- **Activities**
**A)** Answer each question from the excerpt on Civil War memory, on its own line and marked the same way.
(i) What event honoring a former enemy fighter did the reviewer once take part in?
(ii) Which organization does the excerpt name as working to get its views into textbooks across the nation?
(iii) What kind of memorials did that organization and others erect?
**B)** Pick up the excerpt on Civil War memory after its final sentence and keep writing it.

- **Text excerpt**
Professor Blight explains how the desire to reunite the (white components) of the nation in reconciliation and brotherhood pushed the issue of African Americans and their rights to the sidelines. The causes of the Civil War--slavery and the status of African Americans in our society--were de-emphasized, and the virtues and nobility of the fighting man, both North and South was lauded. Neither was right, neither was wrong; both were brave, and their causes just. The idea that we should not judge veterans by the cause they fought lives with us today: this reviewer once participated in a dinner honoring a Russian pilot that fought for North Korea during the Korean War. Why did the Air Force honor a man who killed Americans for what many would consider one of the most evil regimes imaginable? Because he was a great "warrior." Our desire to avoid judging warriors began with the Civil War. It has damaged our moral sensibilities since.

By reducing the Civil War to chivalrous recollections, the essential meaning of the war became lost, and the South was able to build myths of the Lost Cause, the happy slave, and an Antebellum Utopia. Reconstruction went down in US history books as a chapter of regional oppression. Professor Blight demonstrates that this was not by chance: the United Daughters of the Confederacy (UDC) and other organizations worked to ensure their views were in textbooks across the nation. They promoted the "faithful slave" image, awarded laudatory reminiscences of the Klan, and erected "Mammy" memorials. Their goals were not innocent. One UDC member claimed (page 290) " . . .we can always feel sure that white supremacy is God-given and will last."

- **Data to examine**
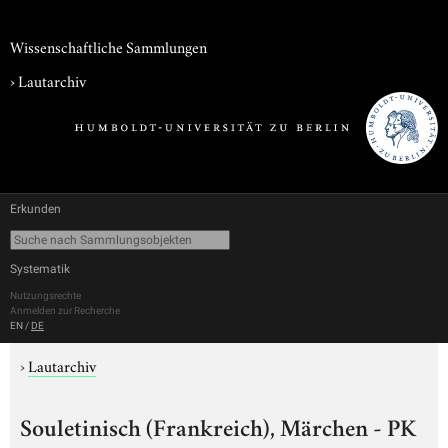
Wissenschaftliche Sammlungen
›
Lautarchiv
Erkunden
Systematik
Nutzungsrechte
Anmelden zur Recherche
EN
/
DE
›
Lautarchiv
Souletinisch (Frankreich), Märchen - PK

- **Your responses**
**A)**
(i) A dinner honoring a Russian pilot who fought for North Korea during the Korean War.
(ii) The United Daughters of the Confederacy (UDC).
(iii) "Mammy" memorials.

**B)**
Professor Blight's work is thick with primary sources, and his words shows deep knowledge of 19th Century politics, fiction, perceptions and viewpoints. The book is not easily read from cover-to-cover: it is lengthy and divided into chapters where the content is occasionally duplicative. Among the best sections is one describing the struggle within the black community to come to grips with their declining fortunes as Jim Crow and lynchings spread across the South. It is a story not often mentioned, and in great need of study. Another section on racist Plantation Literature revealed a topic completely new to this reader. I owe thanks to Professor Blight for showing how a culture's fictionalized past can warp the present and future.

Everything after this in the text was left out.